ERIN, Wis.—The 117th U.S. Open marked a first for both Erin Hills, the host site, and the state of Wisconsin. The week produced a range of interesting storylines that showed top-tier shot-making and unexpected hiccups at crucial moments.
For the United States Golf Association (USGA), the return to the midwest for the first time since 2003 showed how crucial it is to make sure the championship of American golf is staged at other locations beyond the east and west coasts.
There were some notable winners and losers of the event in the Badger State.
The world’s top three players—Dustin Johnson, Rory McIlroy, and Jason Day all failed to make the 36-hole cut. This marked the first time since the world ranking was created in 1986 that all three of the top-ranked players headed home earlier than expected.
Johnson waited until Tuesday of tournament week to arrive given the birth of his second son the day prior. The missed cut at the U.S. Open marked the second straight missed cut for the world’s No. 1-ranked player.
McIlroy’s indifferent play came from a layoff of several weeks to rehabilitate a tender back.
For Day, his play was far from being on form with wayward driving and a balky putter. The Aussie needs to revive himself at The Open Championship in a few weeks.
Rickie Fowler seized the moment with a seven-under-par 65, matching the U.S. Open record of most under par in an opening round. However, the 28-year-old ninth-ranked player was unable to keep pace thereafter.
Justin Thomas ascended the leaderboard with his stellar third round 63. Unfortunately, the three-time PGA Tour winner this year was as flat as a pancake in the key final round and faded badly with a closing 75.

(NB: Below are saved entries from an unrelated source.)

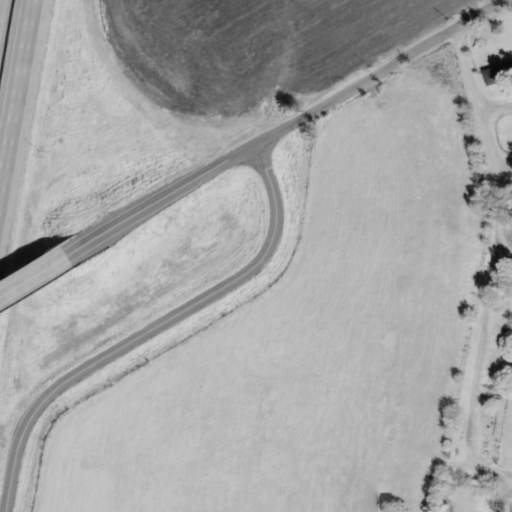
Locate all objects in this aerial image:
building: (498, 72)
building: (498, 73)
road: (14, 76)
road: (475, 101)
road: (282, 126)
road: (504, 246)
road: (30, 267)
road: (151, 328)
road: (482, 330)
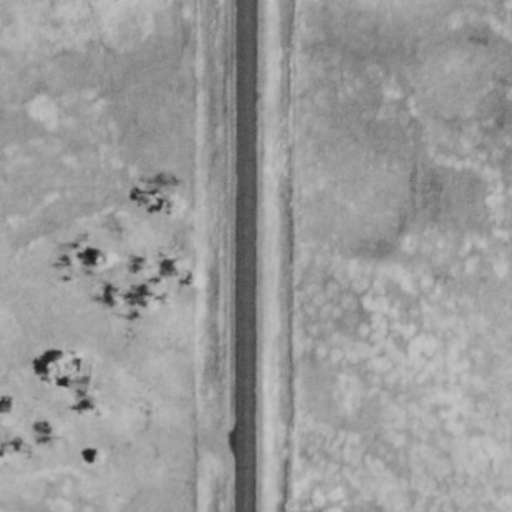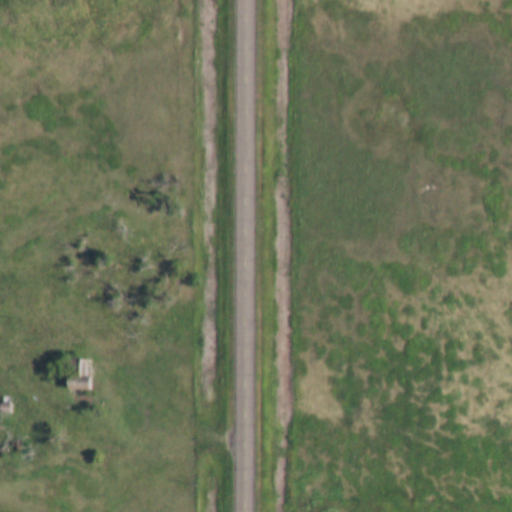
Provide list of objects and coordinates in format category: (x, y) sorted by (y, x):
road: (244, 256)
road: (140, 383)
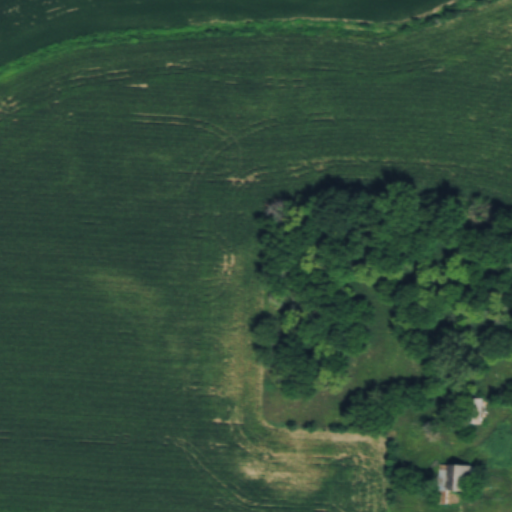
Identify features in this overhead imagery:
building: (455, 478)
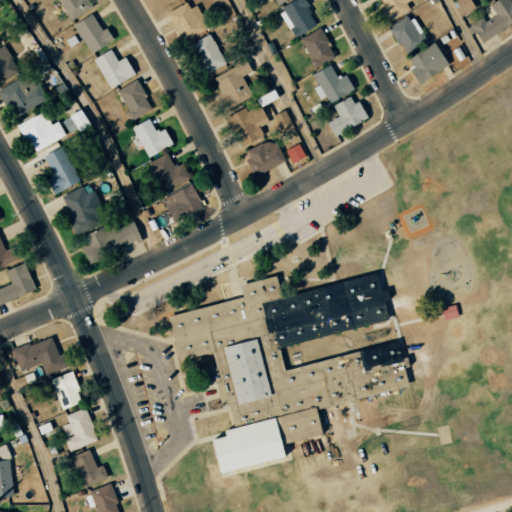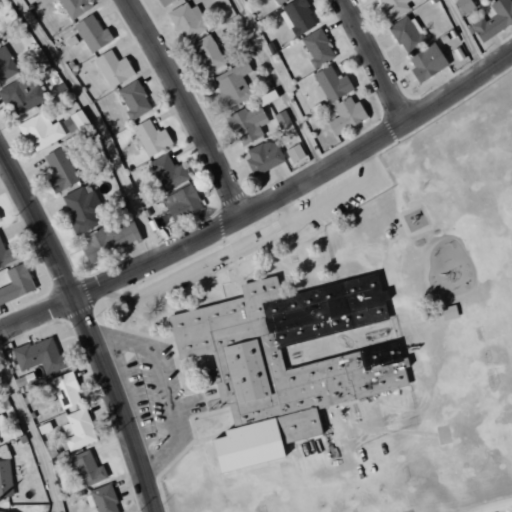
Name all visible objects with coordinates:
building: (277, 1)
building: (163, 2)
building: (0, 3)
building: (462, 6)
building: (73, 7)
building: (392, 8)
building: (296, 17)
building: (493, 20)
building: (186, 21)
building: (91, 34)
building: (406, 34)
building: (316, 47)
building: (206, 54)
road: (376, 60)
building: (425, 63)
building: (5, 64)
building: (112, 68)
building: (329, 84)
building: (21, 94)
building: (133, 99)
road: (186, 106)
building: (344, 115)
building: (281, 119)
building: (74, 122)
building: (246, 124)
building: (40, 131)
building: (150, 138)
building: (294, 153)
building: (262, 157)
building: (59, 170)
building: (167, 172)
building: (181, 203)
road: (263, 205)
building: (82, 208)
building: (108, 240)
building: (1, 260)
building: (15, 283)
building: (448, 312)
road: (89, 332)
building: (40, 356)
building: (284, 360)
building: (283, 361)
building: (65, 390)
building: (365, 411)
building: (334, 419)
building: (2, 421)
building: (77, 429)
road: (32, 435)
building: (341, 445)
building: (86, 469)
building: (5, 473)
building: (101, 499)
road: (497, 508)
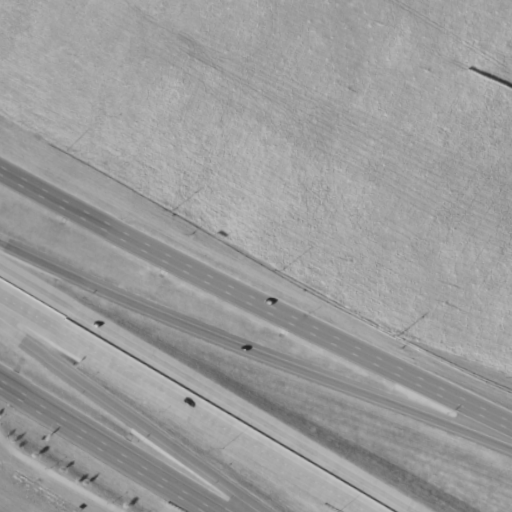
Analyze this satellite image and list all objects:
road: (254, 304)
road: (253, 352)
road: (208, 388)
road: (183, 403)
road: (132, 417)
road: (109, 445)
road: (57, 477)
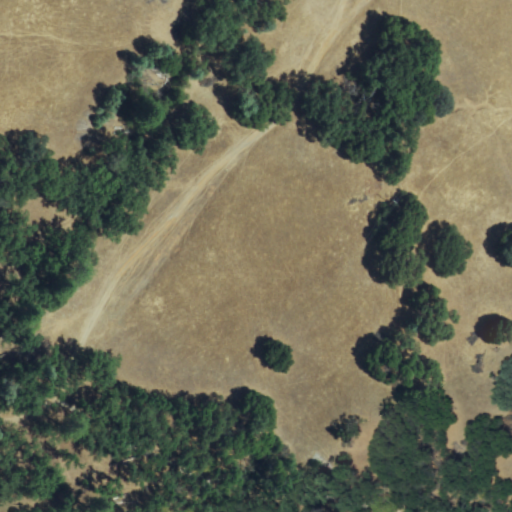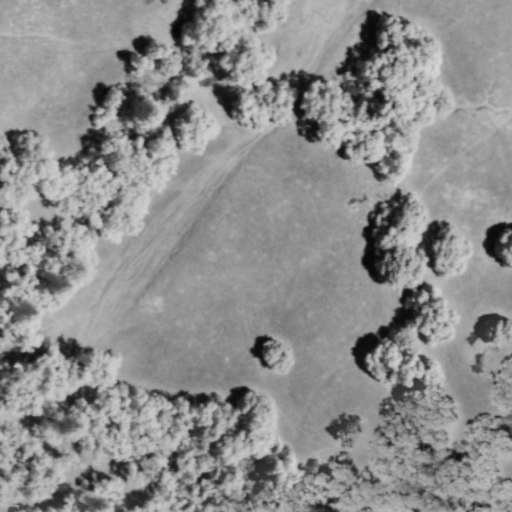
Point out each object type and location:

FOX‘s coverage certainly improved from its first U.S. Open in 2015 at Chambers Bay, but lead announcer Joe Buck, despite his clear desire to do his best, is out of his element when reporting on golf. Hats off to FOX for kayoing original analyst Greg Norman after his first year. Paul Azinger brings a refreshing vigor and is not afraid to be straightforward when situations call for total candor.
Brooks Koepka, the new U.S. Open champion, showed immediately in the final round that he was ready to play, firing two straight birdies at the first and second holes. His ball striking was peerless given the blustery wind conditions. The 27-year-old missed just one green during the final round and a total of ten for the entire week. The now 10th-ranked player in the world is one of golf’s emerging young stars with future majors beckoning.
The USGA—After last year’s rules debacle that nearly derailed the event, the governing body of golf in America needed to resurrect its position as the lead force in administering the country’s national championship. Going to America’s heartland with its marquee event was a roll of the dice that turned out very well.
Erin Hills was prepared correctly and the USGA was sensible in carefully calculating the delicate balance between making the course tough but fair. Erin Hills provided a good bit of high quality golf and not the awfully dull and tedious slog that so many past U.S. Open have produced.
Hideki Matsuyama, Japan’s most gifted golfer, clearly made a strong move with a six-under-par 66 in the final round. In U.S. Opens, posting a score while other players are left with several holes to play can sometimes result in winning the event as the pressure mounts on the finishers. There’s little question that his golf game has all the ingredients to make him Japan’s first ever major golf champion in the very near future.
Wisconsin’s golf ascension—Going to a new venue and host state was a risky move but by the Open’s conclusion, it became clear the Badger State has clearly asserted its stature. Erin Hills did a fine job in hosting the U.S. Open. Hats off to course ownership in closing the public course to all play at the end of 2016 to ensure top tier playing conditions.
Steve Stricker—The Wisconsin native brought justifiable pride to the home crowd as their favorite son played well, finishing in a tie for 16th. Initially, Stricker had asked the USGA to provide him with an exemption into the event. That request was turned down and Stricker’s only path to the Championship was through an arduous 36-hole qualifier. His next mission will be captaining the USA squad in September during the President’s Cup matches.
M. James Ward, a member of Golf Writer’s Association of America (GWAA) and past member of Met Golf Writer’s Association (MGWA), has reported on golf’s grandest events since 1980 in a variety of forums.